-- WORK TO COMPLETE --
[A] In the passage on AMPK and Akt, phosphorylation on which residue activates Akt?
[B] State whether each statement below agrees with the passage on AMPK and Akt. Give yes or no, and quote the deciding words of the passage. (i) AMPK has been compared in its function to p53. (ii) PA has been reported to raise circulating levels of IGF-1. (iii) Akt is a serine/threonine kinase.
[C] Write the next part of the passage on AMPK and Akt, picking up after its final sentence.
*** TEXT BLOCK Section Begins ***
AMP activated protein kinase (AMPK) serves as a metabolic checkpoint, down regulating cell growth and cell division in the absence of an adequate supply of biosynthetic and energy substrates (14). In this respect, AMPK has been likened in its function to p53 that serves as a guardian of genome integrity. AMPK has been shown to be an exquisitely sensitive detector of small changes in the intracellular ratio of AMP to ATP, and some investigators have even proposed that AMPK plays a central role in homeostatic regulation of whole body energy metabolism (22). We have reported that PA results in AMPK activation (7). This suggests that PA is either altering substrate availability (the fuel mixture presented to tissues throughout the body) or that activation is being induced via a mechanism independent of the AMP to ATP ratio. In this regards, it is becoming clear that additional factors control the activation of AMPK, including various cytokines (23).

Protein kinase B (Akt) PA has been reported to decrease circulating levels of IGF-1 (24), an observation confirmed in our work under some conditions of PA (6;9). Lower levels of IGF-1 would be expected to down-regulate signaling via the pathway of which IGF-1 receptor, phosphoinositide kinase-3 (PI3K), and Akt are components. Of these proteins, activated Akt, a serine/threonine kinase, is the critical affecter molecule. Akt is activated by its phosphorylation on Ser473. Phospho-Akt serves important roles in cell proliferation, cell survival and new blood vessel formation that are associated with tumor development (25). While it is clear that reduced levels of activated Akt are likely to affect proliferation, apoptosis and angiogenesis by mechanisms independent of mTOR (reviewed in (26)), the finding that PA induced both AMPK activation and down regulation of growth factor signaling via Akt, points to mTOR as a downstream target mediating the effects of PA. That mTOR may represent a molecular target that is regulated by PA to inhibit carcinogenesis is a currently unappreciated possibility.
*** TEXT BLOCK Section Ends ***
*** STUDY MATERIAL Section Begins ***
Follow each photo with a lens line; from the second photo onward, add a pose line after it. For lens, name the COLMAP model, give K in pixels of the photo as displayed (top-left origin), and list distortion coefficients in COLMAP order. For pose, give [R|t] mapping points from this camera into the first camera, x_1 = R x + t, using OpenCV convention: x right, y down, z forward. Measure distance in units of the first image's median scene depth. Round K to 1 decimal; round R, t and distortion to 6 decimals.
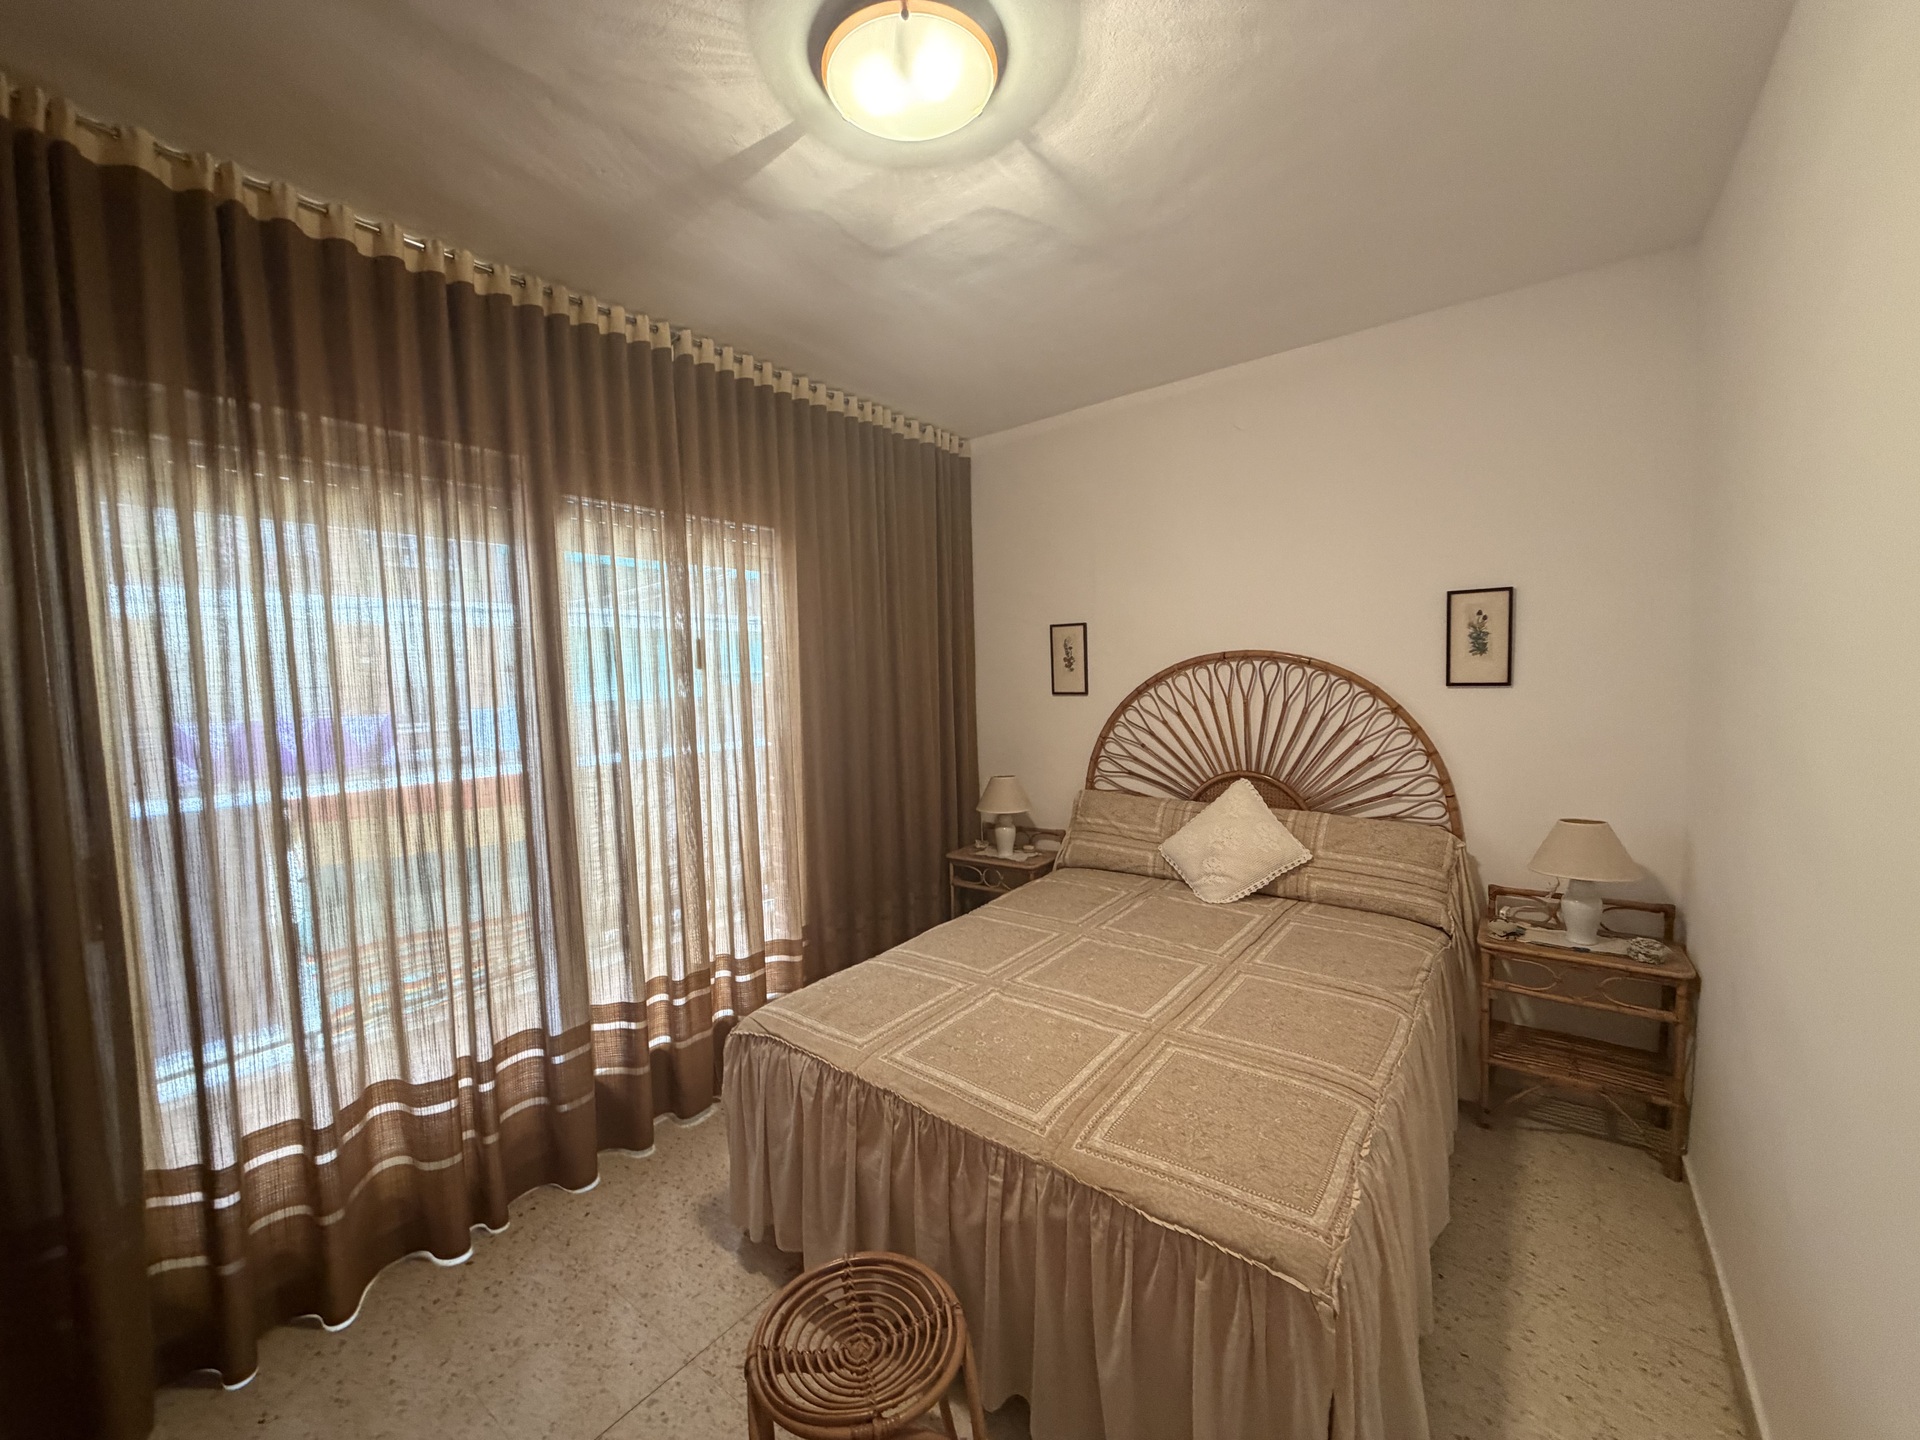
lens RADIAL K [[767.0, 0, 963.9], [0, 767.0, 718.0], [0, 0, 1]] dist [0.000805, -0.000080]
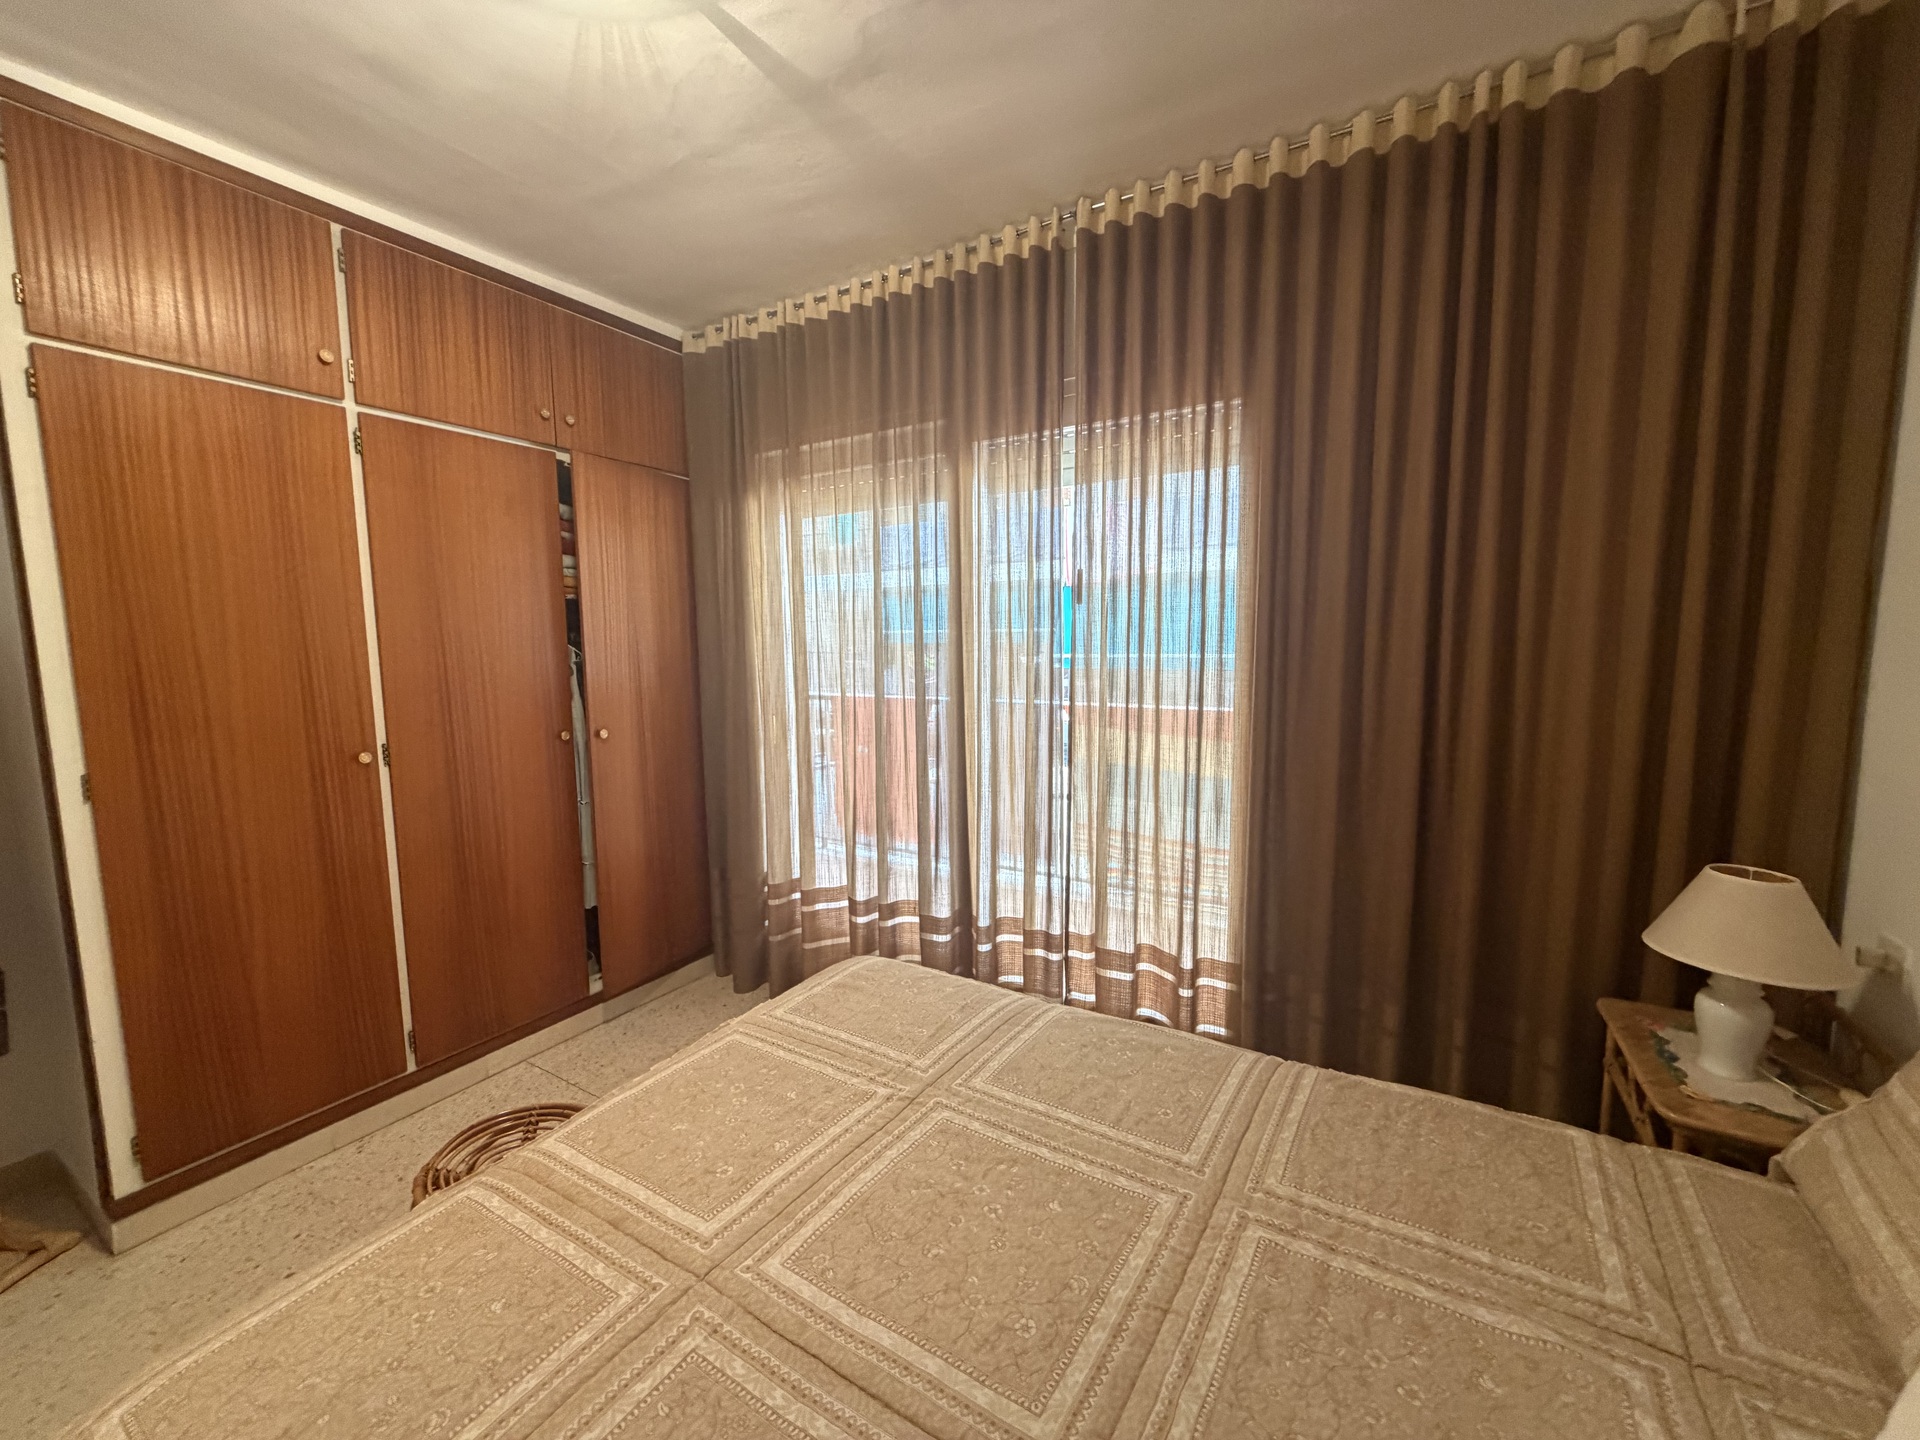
lens RADIAL K [[767.0, 0, 927.2], [0, 767.0, 712.5], [0, 0, 1]] dist [0.000805, -0.000080]
pose [[0.088425, 0.129845, -0.987584, 0.529019], [-0.052674, 0.990690, 0.125537, -0.038961], [0.994689, 0.040919, 0.094441, 0.777333]]
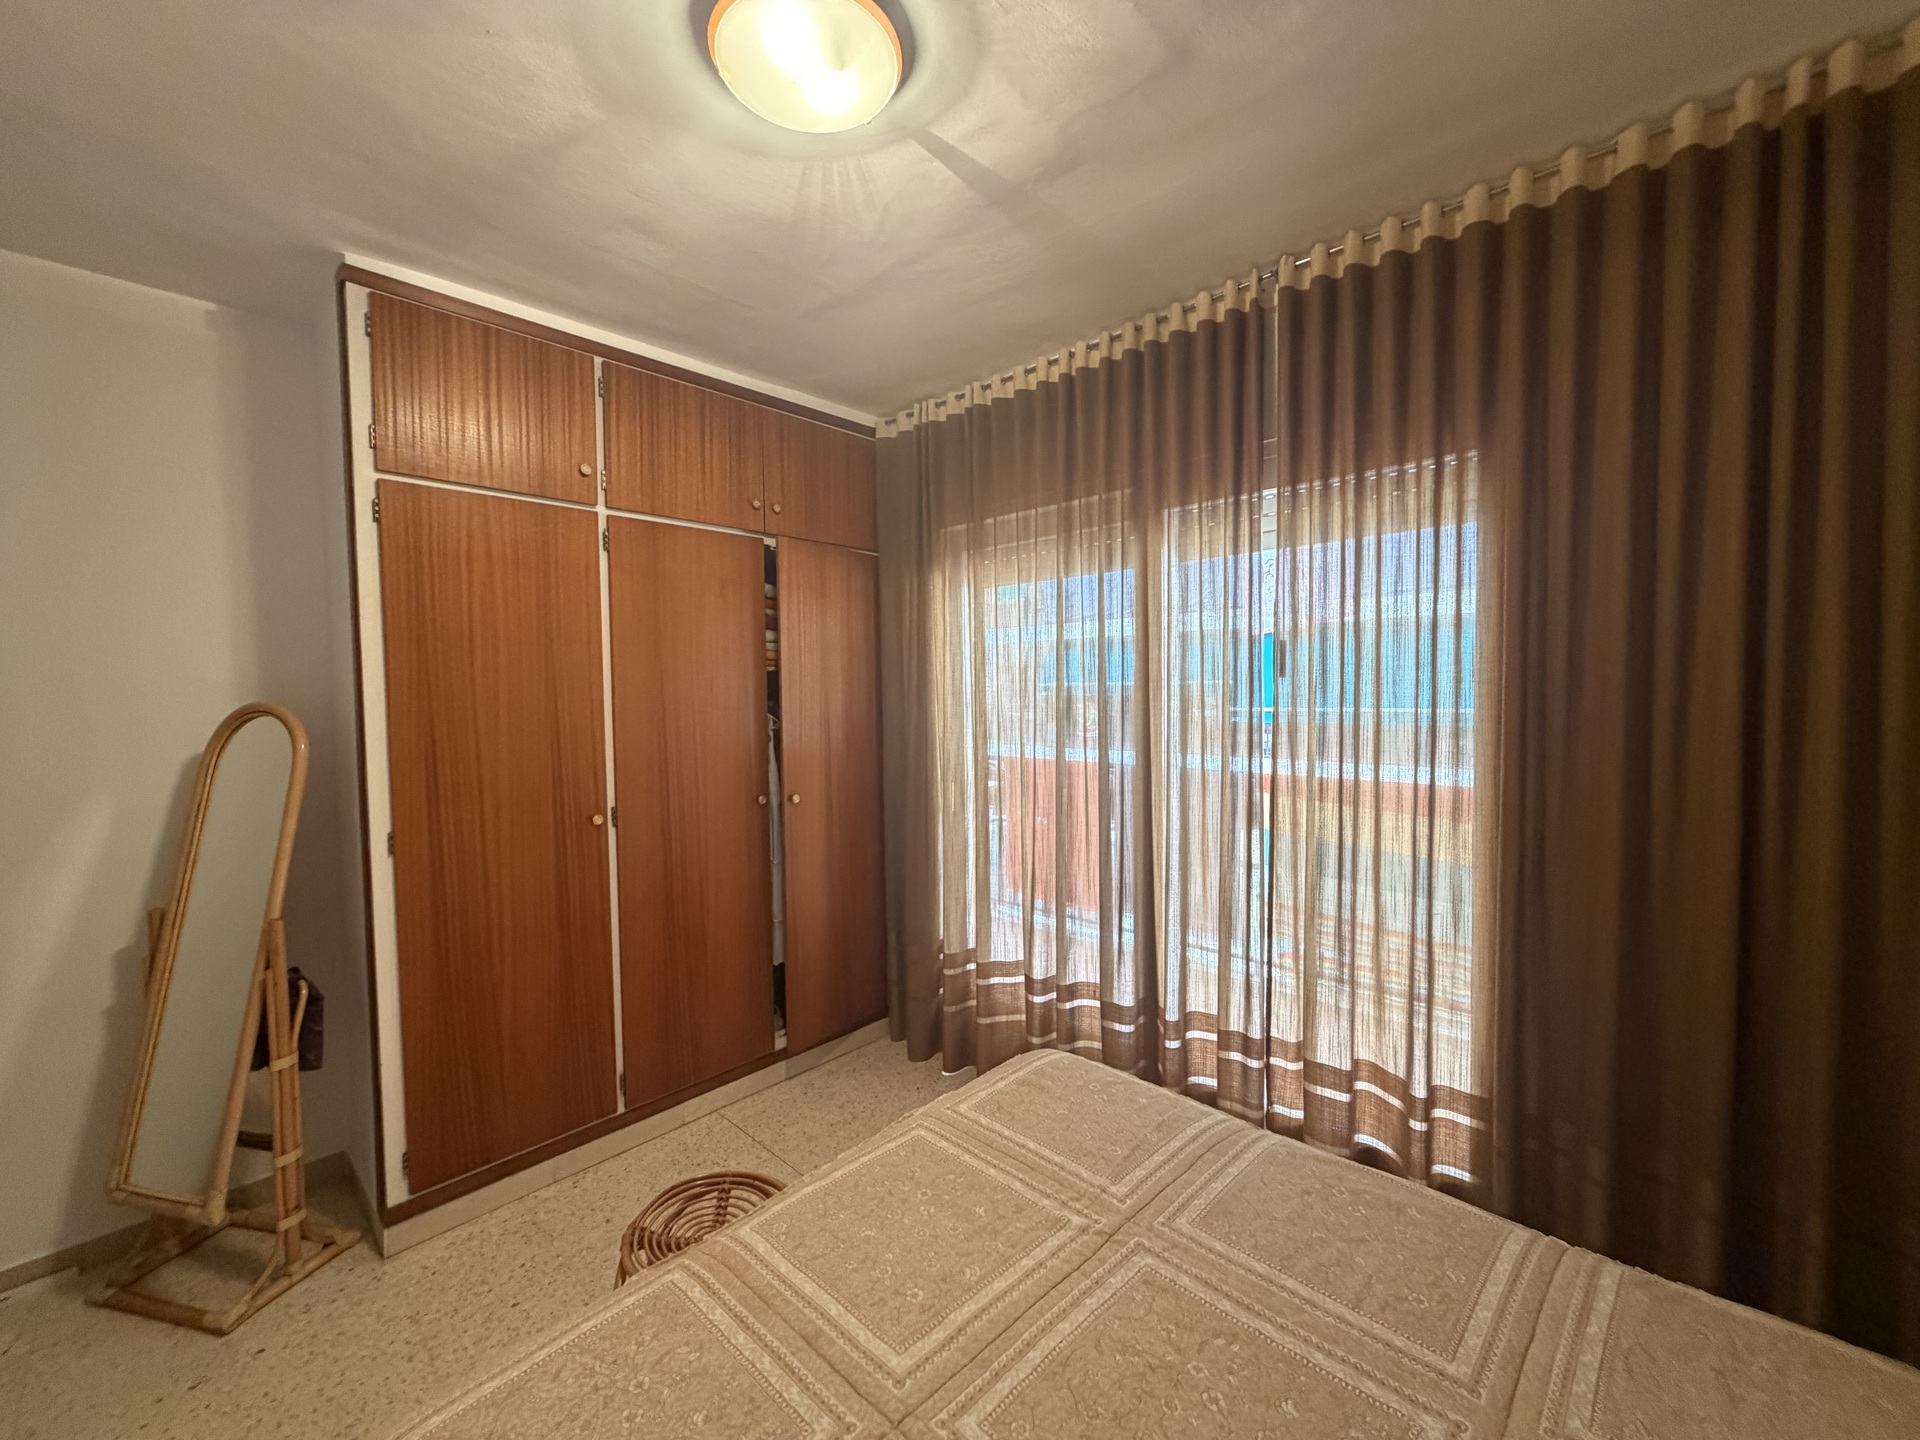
lens RADIAL K [[767.0, 0, 933.5], [0, 767.0, 726.5], [0, 0, 1]] dist [0.000805, -0.000080]
pose [[-0.129275, 0.068315, -0.989253, 0.512472], [-0.048616, 0.995988, 0.075133, -0.060436], [0.990416, 0.057806, -0.125435, 0.758776]]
*** STUDY MATERIAL Section Ends ***
-- RESPONSES FOR EACH TASK --
[A] Ser473

[B]
(i) Yes: "AMPK has been likened in its function to p53 that serves as a guardian of genome integrity"
(ii) No: "PA has been reported to decrease circulating levels of IGF-1"
(iii) Yes: "activated Akt, a serine/threonine kinase, is the critical affecter molecule"

[C]
Insulin like growth factor-1 (IGF-1) The insulin-like growth factor (IGF) signaling system plays a critical role in the growth and development of many tissues and regulates overall growth ((27) and references therein). The IGF system has also been implicated in various pathophysiological conditions, and is thought to play a particularly prominent role in tumorigenesis. The IGF system is comprised of the IGF ligands (IGF-I and IGF-II), cell-surface receptors that mediate the biological effects of the IGFs, including the IGF-I receptor (IGF-IR), the IGF-II receptor (IGF-IIR), and the insulin receptor (IR), as well as a family of IGF-binding proteins (IGFBPs). IGFBPs affect the half-lives and bioavailability of the IGFs in the circulation, in extracellular fluids, and may exert IGF-independent effects under certain conditions. Most, if not all, of the effects of IGF-I result from its activation of the IGF-IR and lead to activation of the mitogen-activated protein kinase (MAP kinase) and PI3 kinase cascades. The ultimate targets of the MAP kinase and PI3 kinase cascades include members of mTOR network and forkhead transcription factor families. Regulation of transcription factors provides a mechanism by which IGF action at the cell surface can elicit changes in gene expression that eventually mediate the proliferative, differentiating, and apoptotic effects of IGF-1. In 1998, Hawkinson et al. reported that pre-menopausal, but not post-menopausal women in the highest tertile of serum IGF-I levels had a significantly increased risk of developing breast cancer (28). We have found that the level of plasma IGF-1 and signaling in mammary carcinomas via the pathway of which the cell surface receptor of IGF-1 is a component were reduced by PA (6;9).

The hormesis hypothesis

This hypothesis predicts that the carcinogenic response to PA is hormetic, i.e. non linear (J or U-shaped) and accounted for by a physiological cellular stress response.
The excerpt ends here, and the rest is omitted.